Et ton sentiment sur le développement de la technologie générative d’image ?
Il y a plusieurs pans de la pratique photographique qui sont effectivement en péril et ne survivront pas. Cela dit, on aura toujours besoin du regard des photographes sur le monde, l’environnement, l’actualité de la planète. L’IA peut elle se substituer à la couverture de la guerre en Ukraine? Surement pas. Peut elle brouiller la compréhension et la lecture du conflit en produisant des fake images? Oui, mais il y aura toujours des photographes pour raconter des histoires, pour regarder autour d’eux. Et ça, je crois que ça restera pérenne, même si c’est juste un segment de la photographie.

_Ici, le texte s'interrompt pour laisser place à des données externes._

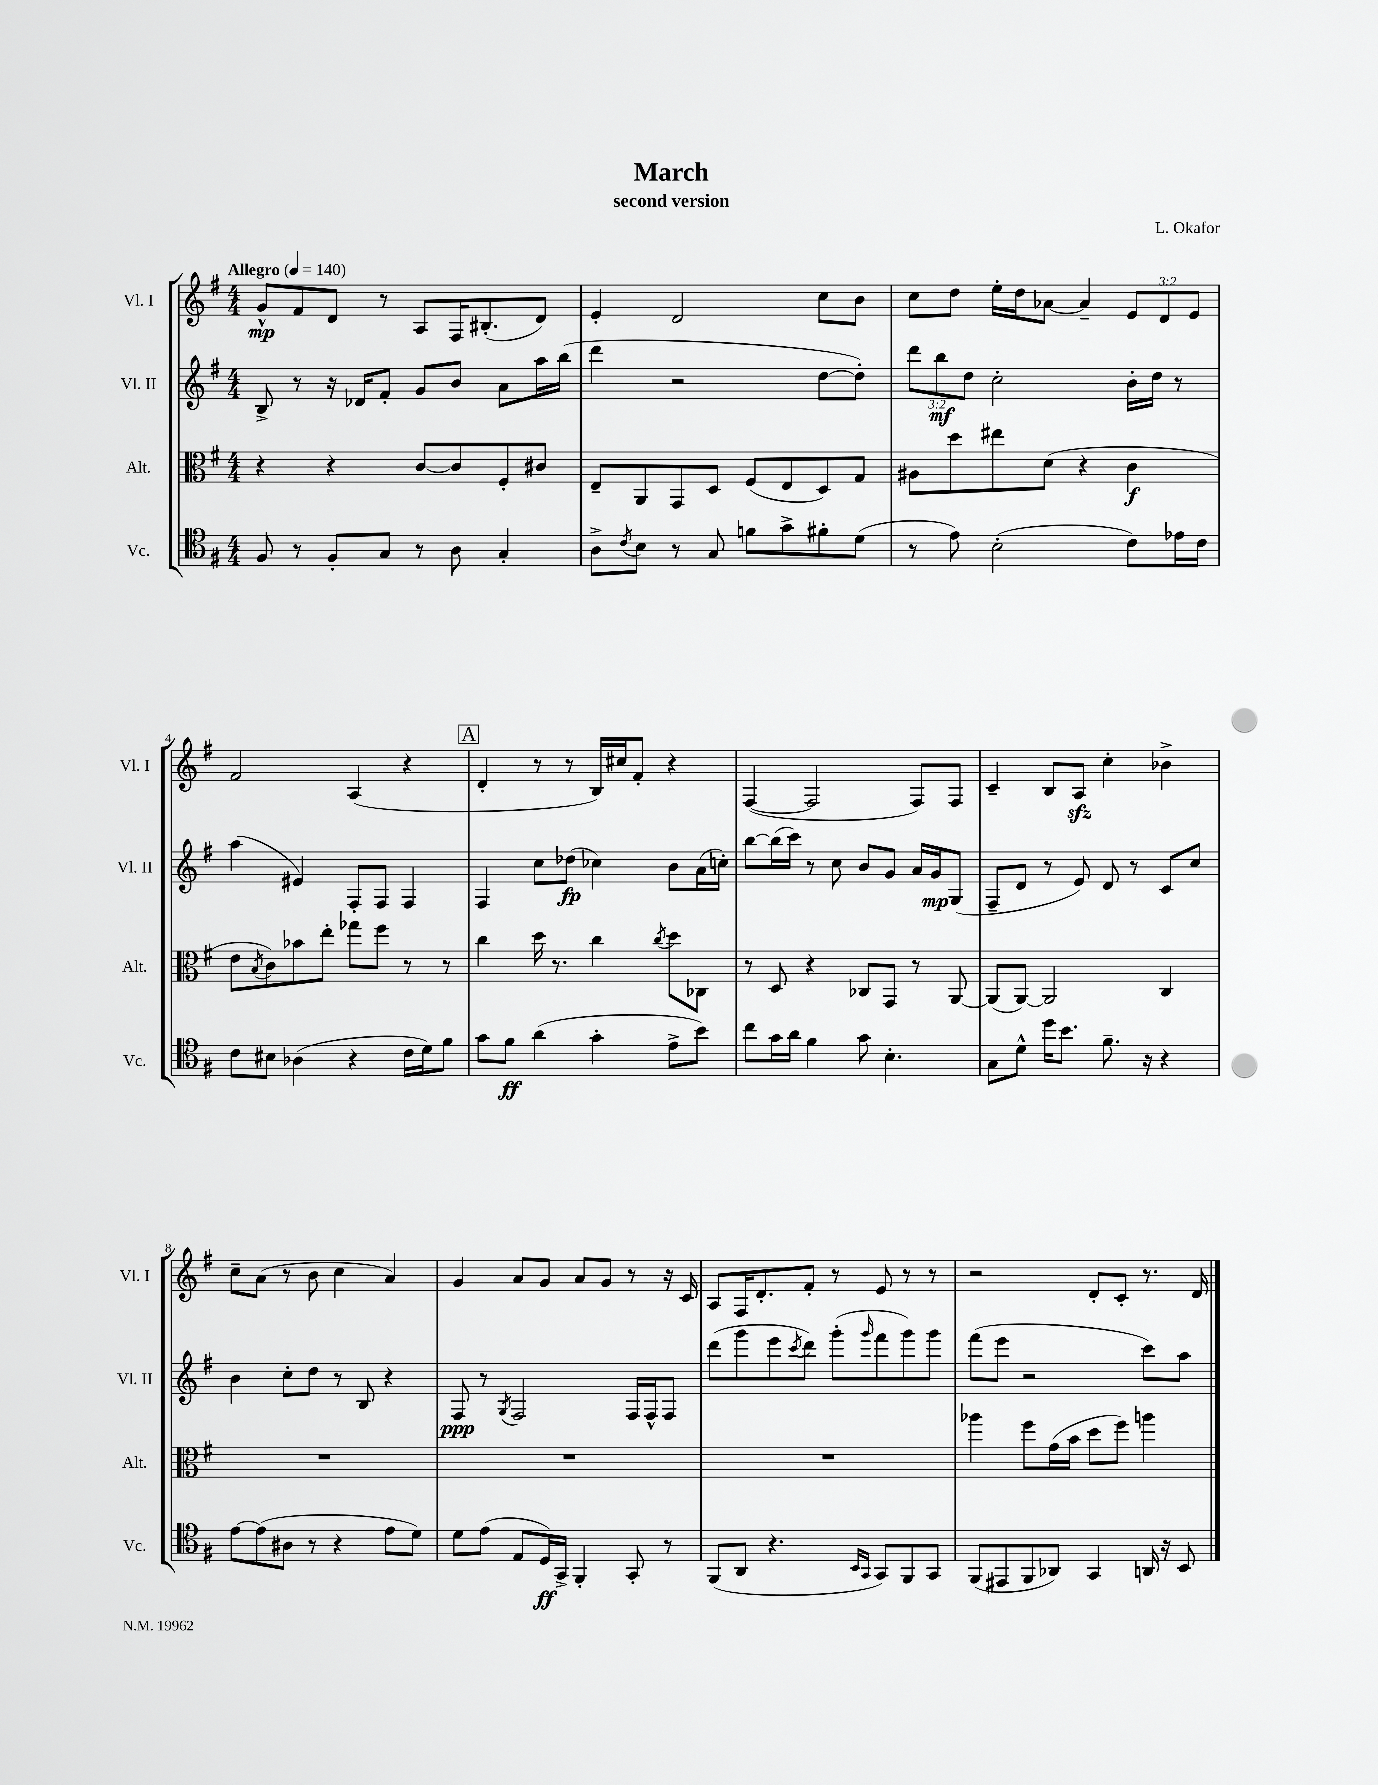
\header { title = "March" composer = "L. Okafor" subtitle = "second version" }
<<
\new StaffGroup <<
\new Staff = "s0" \with { instrumentName = "Vl. I" shortInstrumentName = "Vl. I" } {
    \clef treble \key g \major \numericTimeSignature \time 4/4 \override Staff.TupletNumber.text = #tuplet-number::calc-fraction-text \tempo "Allegro" 4 = 140
    g'8-^\mp fis'8 d'8 r8 a8 fis16 bis8.-.( d'8) |
    e'4-. d'2 c''8 b'8 |
    c''8 d''8 e''16-. d''16 aes'8~ aes'4-- \tuplet 3/2 { e'8 d'8 e'8 } |
    fis'2 a4( r4 |
    \mark \markup { \box "A" } d'4-. r8 r8 b16) cis''16 fis'8-. r4 |
    fis4~( fis2 fis8) fis8 |
    c'4-- b8 a8\sfz c''4-. bes'4-> |
    c''8-- a'8( r8 b'8 c''4 a'4) |
    g'4 a'8 g'8 a'8 g'8 r8 r16 c'16 |
    a8 fis16 d'8.-. fis'8-. r8 e'8 r8 r8 |
    r2 d'8-. c'8-. r8. d'16 \bar "|." |
}
\new Staff = "s1" \with { instrumentName = "Vl. II" shortInstrumentName = "Vl. II" } {
    \clef treble \key g \major \numericTimeSignature \time 4/4 \override Staff.TupletNumber.text = #tuplet-number::calc-fraction-text
    b8-> r8 r16 des'16 fis'8-. g'8 b'8 a'8 a''16 b''16( |
    d'''4 r2 d''8~ d''8-.) |
    \tuplet 3/2 { d'''8 b''8\mf d''8 } c''2-. b'16-. d''16 r8 |
    a''4( eis'4) fis8-. fis8 fis4 |
    \mark \markup { \box "A" } fis4 c''8 des''8\fp( ces''4) b'8 a'16( c''16-.) |
    b''8~ b''16( c'''16) r8 c''8 b'8 g'8 a'16 g'16\mp g8( |
    fis8-- d'8 r8 e'8) d'8 r8 c'8 c''8 |
    b'4 c''8-. d''8 r8 b8 r4 |
    fis8\ppp r8 \acciaccatura { g8 } fis2 fis16 fis16-^ fis8 |
    d'''8( g'''8 e'''8 \acciaccatura { c'''8 } d'''8) g'''8-.( \grace { g'''16 } fis'''8 g'''8) g'''8 |
    fis'''8( e'''8 r2 c'''8) a''8 \bar "|." |
}
\new Staff = "s2" \with { instrumentName = "Alt." shortInstrumentName = "Alt." } {
    \clef alto \key g \major \numericTimeSignature \time 4/4
    r4 r4 c'8~ c'8 fis8-. cis'8 |
    e8-- a,8 g,8 d8 fis8( e8 d8) g8 |
    ais8 d''8 eis''8 d'8( r4 c'4\f |
    e'8 \acciaccatura { b8 } c'8) bes'8 e''8-. ges''8 fis''8 r8 r8 |
    \mark \markup { \box "A" } c''4 d''16 r8. c''4 \acciaccatura { c''8 } d''8 ces8 |
    r8 d8 r4 ces8 g,8 r8 a,8~ |
    a,8( a,8~) a,2 c4 |
    R1 |
    R1 |
    R1 |
    aes''4 fis''8 g'16( b'16 d''8 fis''8) a''4 \bar "|." |
}
\new Staff = "s3" \with { instrumentName = "Vc." shortInstrumentName = "Vc." } {
    \clef tenor \key g \major \numericTimeSignature \time 4/4
    fis8 r8 fis8-. g8 r8 a8 g4-. |
    a8-> \acciaccatura { c'8 } b8 r8 g8 f'8 g'8-> fis'8-. d'8( |
    r8 e'8) b2-.( c'8) ees'16 c'16 |
    c'8 bis8 aes4( r4 c'16 d'16) fis'8 |
    \mark \markup { \box "A" } g'8 fis'8\ff a'4( g'4-. e'8-> b'8) |
    c''8 g'16 a'16 fis'4 g'8 b4.-. |
    g8 d'8-^ d''16 b'8. fis'8.-- r16 r4 |
    e'8~ e'8( ais8 r8 r4 e'8 d'8) |
    d'8 e'8( e8 d16\ff) g,16-> fis,4-. g,8-. r8 |
    fis,8( a,8 r4. \grace { b,16 g,16 } g,8) fis,8 g,8 |
    fis,8( eis,8 fis,8 aes,8) g,4 a,16 r16 b,8 \bar "|." |
}
>>
>>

Et puis, il faut s’intéresser aux auteurs mais aussi aux récepteurs, parce que l’enjeu se place sur ce public devenu à la fois producteur, diffuseur et récepteur. Ça va aussi beaucoup dépendre des canaux. C’est-à-dire qu’est-ce que seront les réseaux sociaux dans dix ans? Quels seront les terminaux? Et je ne sais pas si énergétiquement parlant, on va pouvoir avoir les moyens de longtemps continuer comme maintenant. On est dans un monde fini, on épuise les ressources, on dérègle le climat. On fait comme si dans 15 ans, tout ça n’aurait toujours aucune importance, qu’on pourrait encore recharger nos smartphones comme on veut, qu’on aurait des tas de terminaux sur nous, que l’IA résoudrait plein de choses. OK, sauf que, si à un moment donné, on ne peut plus alimenter les data centers, ni recharger notre smartphone, ni payer la facture d’électricité, on sera bien obligé de revenir à de la low-tech. Je ne sais pas si on n’est pas en train de vivre une sorte de dernier hoquet de l’humanité post-moderne qui aurait touché Dieu du doigt, mais va revenir fissa à l’âge de pierre parce que sinon, on va tous crever.